Behind the bar at Down on Main, it’s a one man show – the only staff is Dickie Pultz. He smiles up at me to highlight some history, “As far as its history, live music.” He seems busy and I don’t want to be a bother so I take what I can get. I’ve never really seen him say too much. He begins opening bottles again.
Being that I have already had so much to say, I don’t need much more information than that. I turn back around to the performer, pick up one handful of popcorn and salivate over the smell of the pizza. This pub is a place that keeps me coming back. On this particular night it is Travis Hoard who has my attention.
He charms me with wit and wins me over before his set even starts. We both have a passion for politics and for quoting comedians and we carry on a conversation that is very candid. He makes a meaningful first impression for someone I just met. As he’s waiting to take his turn on open mic night he generously picks up a bass and begins playing with the performer prior to him. Later in the night he also played keyboard and drums and I found out he was not only fascinating and funny, but facile.
Travis Hoard is not only easy on the eyes, but he’s easy on the ears as well.
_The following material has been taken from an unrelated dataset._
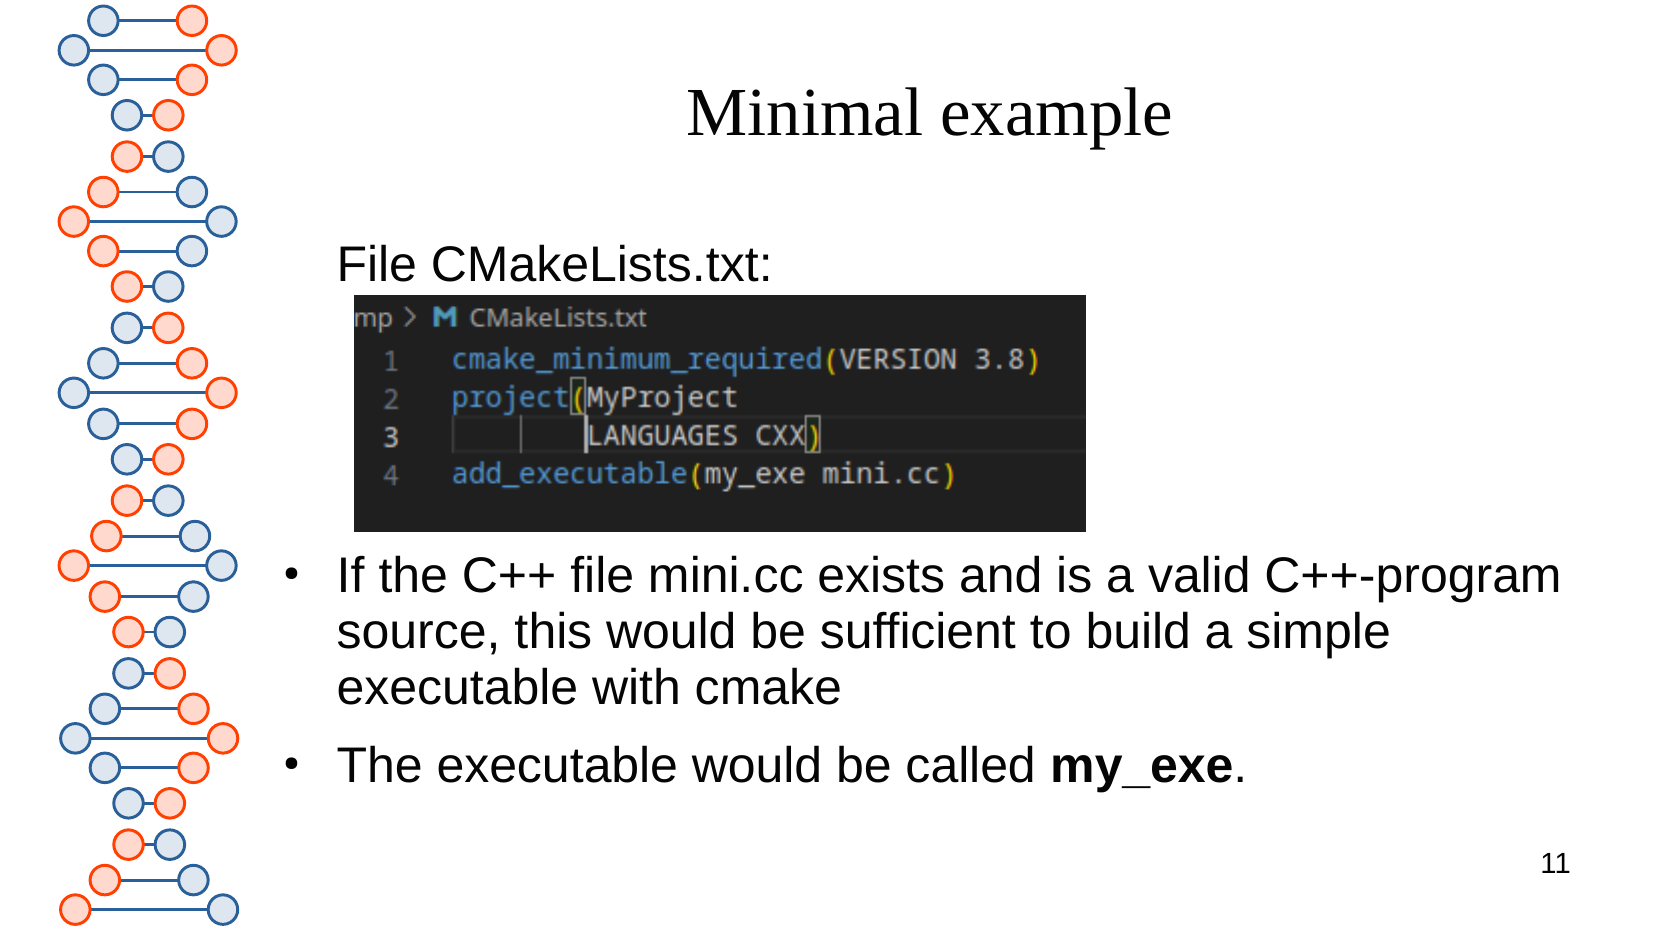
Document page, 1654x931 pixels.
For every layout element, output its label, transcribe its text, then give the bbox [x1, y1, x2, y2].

list File CMakeLists.txt: If the C++ file mini.cc exists and is a valid C++-program source, this would be sufficient to build a simple executable with cmake The executable would be called my_exe. [265, 236, 1595, 857]
picture [354, 295, 1086, 532]
title Minimal example [265, 35, 1595, 189]
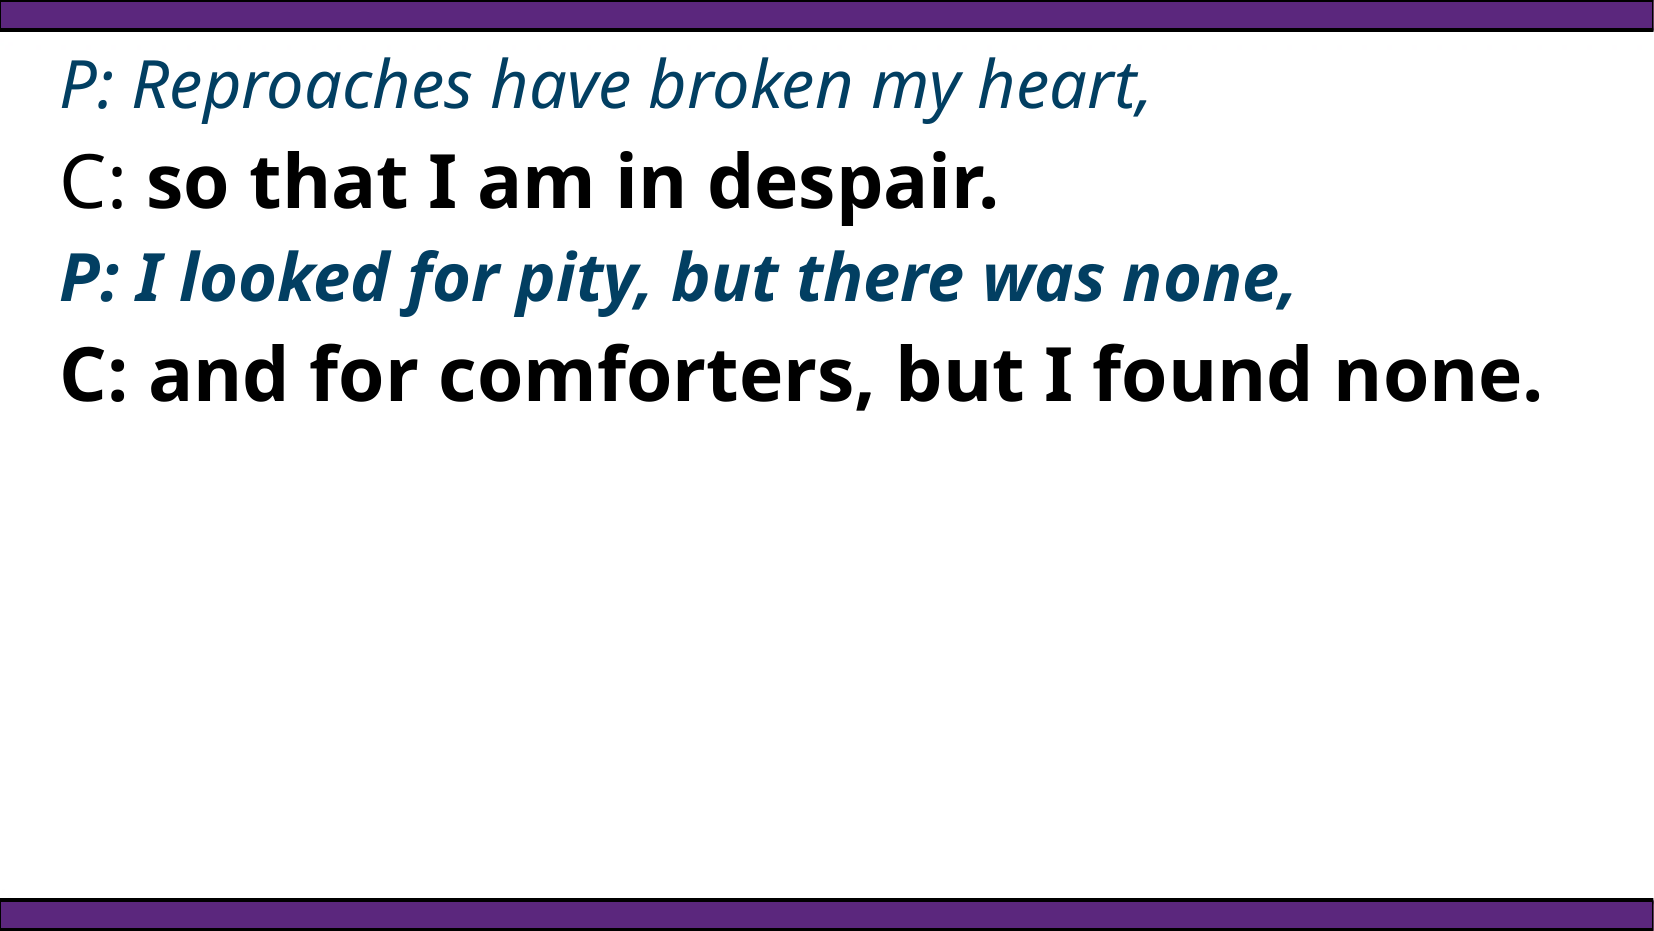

During his cover of “Crazy” by Gnarls Barkley he was open about his opinions, improv-ing, “Maybe I’m crazy, just like Michelle Bachman.” During his cover of “Teflon” by The Mars Volta he also added another ad-lib, “Let the wheels burn / let the wheels burn/ stack the tires to the neck/with your gay hate inside.” It was his originals that gave his real outlook, though.
He sung a song “about his ex-girlfriend,” and I loved the lyrics: “This is ridiculous, how much you fuss / …please shut up.” He admits, “Deep down I always knew you were a whore,” and with my favorite lyric of the night, concludes with a memory from a past Halloween, “you drunkenly stumbled/you drunkenly mumbled/with your halo….” Later on he lamented, as he covered Jeremy Batten’s “Staggeringly Beautiful,” “She flirts to have something to do/what can I say/she’ll love you for an hour/just to throw you away.” However, it’s an instrument he plays in another band that really brought him to my attention.
Travis shares his saxophone skills in The Trainjumpers. Having been compared to The Rolling Stones and Dire Straits, The Trainjumpers have consistently had critical success. Drummer Brian Gorby, bassist Scott Harkness, saxophonist Travis Hoard and guitarists Matt Heusel and Clifton Landis recently released their third album, “Wide Eyed Tragic Myth.” Self-described as “original roots jam reggae rock and roll,” this Ohio Valley band is one more reason to really like the live music scene in Wheeling, West Virginia. Named after the Bob Seger song “Mainstreet,” Down On Main lives up to the lyrics: “And sometimes even now, when I’m feeling lonely and beat / I drift back in time and I find my feet / Down on Main Street / Down on Main Street.”